[Text section]
Prepare for balance-sheet evolution risks: strengthen oversight of FundedRe, structured/synthetic investment strategies, and liquidity/credit risk.
Embed resilience, exit and technology governance: deepen operational resilience and third-party testing, reinforce cyber response, and govern AI adoption as a material risk change.
Boards and SMFs should anticipate greater supervisory focus on pricing, reserving and model governance in response to changing market conditions. Life insurers should be ready to evidence prudent BPA pricing and strong transaction controls. Firms should also prepare for further engagement from the PRA on solvency triggered termination rights.
Firms using (or planning to use) FundedRe should ready themselves for the action the PRA is intending to take. Firms should engage with the PRA on this issue early and review previous statements the PRA has made in this area.
Firms should continue to focus on operational resilience and see this as central to all business operations. Third parties and improving testing capabilities should be a key area of focus. Principles of operational resilience should be embedded enterprise wide, and firms should ensure robust frameworks exist concerning change management and cloud-based solution adoption.
Key 2026 milestones include the DyGIST exercise in May, SEAs due by 30 June (where in scope), and new liquidity reporting from 30 September. The PRA expects to update on FundedRe policy in Q2 and consult on UK captives in summer 2026, with implementation targeted for 2027.
[/Text section]
[Source data]
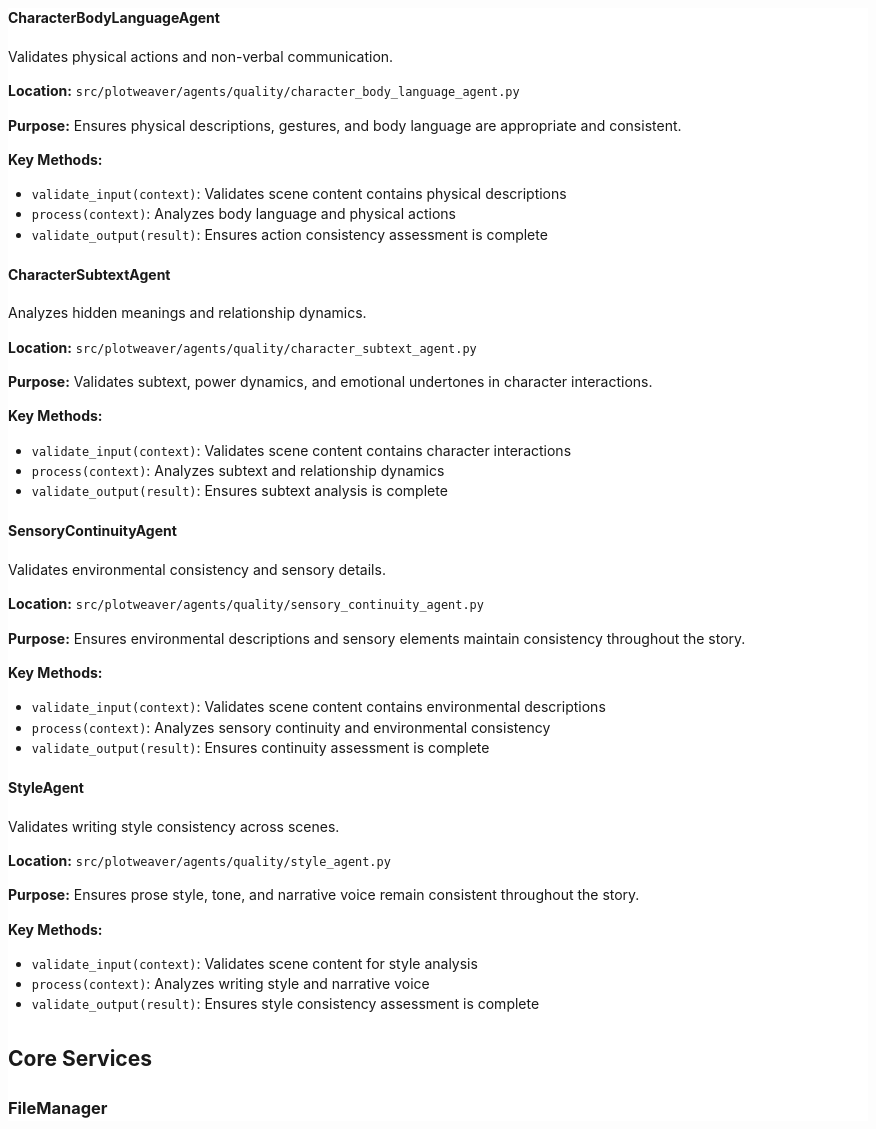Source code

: #### CharacterBodyLanguageAgent

Validates physical actions and non-verbal communication.

**Location:** `src/plotweaver/agents/quality/character_body_language_agent.py`

**Purpose:** Ensures physical descriptions, gestures, and body language are appropriate and consistent.

**Key Methods:**
- `validate_input(context)`: Validates scene content contains physical descriptions
- `process(context)`: Analyzes body language and physical actions
- `validate_output(result)`: Ensures action consistency assessment is complete

#### CharacterSubtextAgent

Analyzes hidden meanings and relationship dynamics.

**Location:** `src/plotweaver/agents/quality/character_subtext_agent.py`

**Purpose:** Validates subtext, power dynamics, and emotional undertones in character interactions.

**Key Methods:**
- `validate_input(context)`: Validates scene content contains character interactions
- `process(context)`: Analyzes subtext and relationship dynamics
- `validate_output(result)`: Ensures subtext analysis is complete

#### SensoryContinuityAgent

Validates environmental consistency and sensory details.

**Location:** `src/plotweaver/agents/quality/sensory_continuity_agent.py`

**Purpose:** Ensures environmental descriptions and sensory elements maintain consistency throughout the story.

**Key Methods:**
- `validate_input(context)`: Validates scene content contains environmental descriptions
- `process(context)`: Analyzes sensory continuity and environmental consistency
- `validate_output(result)`: Ensures continuity assessment is complete

#### StyleAgent

Validates writing style consistency across scenes.

**Location:** `src/plotweaver/agents/quality/style_agent.py`

**Purpose:** Ensures prose style, tone, and narrative voice remain consistent throughout the story.

**Key Methods:**
- `validate_input(context)`: Validates scene content for style analysis
- `process(context)`: Analyzes writing style and narrative voice
- `validate_output(result)`: Ensures style consistency assessment is complete

## Core Services

### FileManager
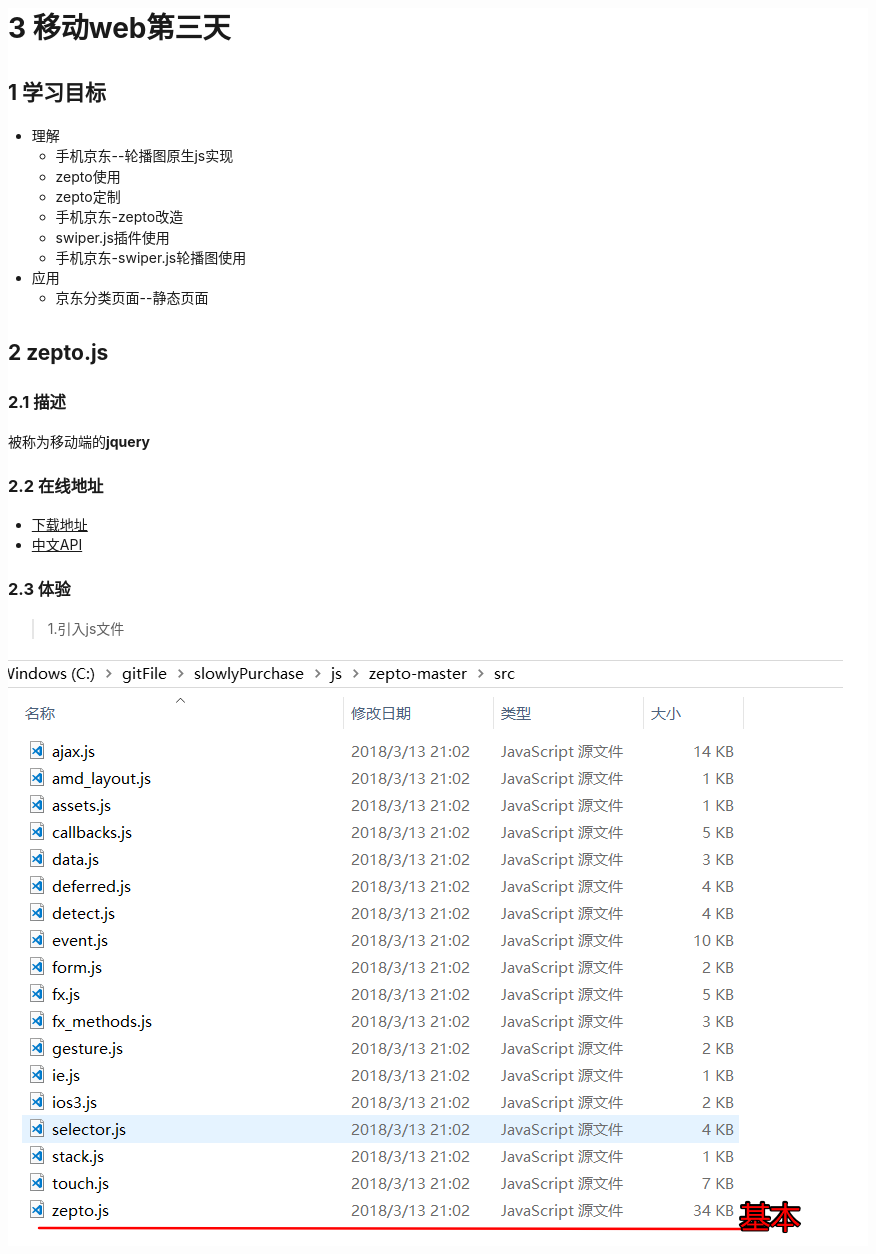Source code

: # 3  移动web第三天

## 1  学习目标

- 理解
  - 手机京东--轮播图原生js实现
  - zepto使用
  - zepto定制
  - 手机京东-zepto改造
  - swiper.js插件使用
  - 手机京东-swiper.js轮播图使用
- 应用
  - 京东分类页面--静态页面


## 2  zepto.js

### 2.1  描述

被称为移动端的**jquery**

### 2.2  在线地址

- [下载地址](https://github.com/madrobby/zepto)
- [中文API](http://www.css88.com/doc/zeptojs_api/)

### 2.3  体验

> 1.引入js文件

![](./mdImg/zepto1.png)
[/Source data]
Questions to answer ▸
a. Answer these from the text on the PRA's supervisory focus for insurers:
(i) In which month does the DyGIST exercise take place?
(ii) By what date are SEAs due, where in scope?
(iii) What should life insurers be ready to evidence?
b. In the rows, retype the lines starting at the line containing "Validates environmental consistency" and ending at the line containing "consistency throughout the story.", including both of those lines.

Solution set ▸
a.
(i) May
(ii) 30 June
(iii) Prudent BPA pricing and strong transaction controls

b.
Validates environmental consistency and sensory details.

**Location:** `src/plotweaver/agents/quality/sensory_continuity_agent.py`

**Purpose:** Ensures environmental descriptions and sensory elements maintain consistency throughout the story.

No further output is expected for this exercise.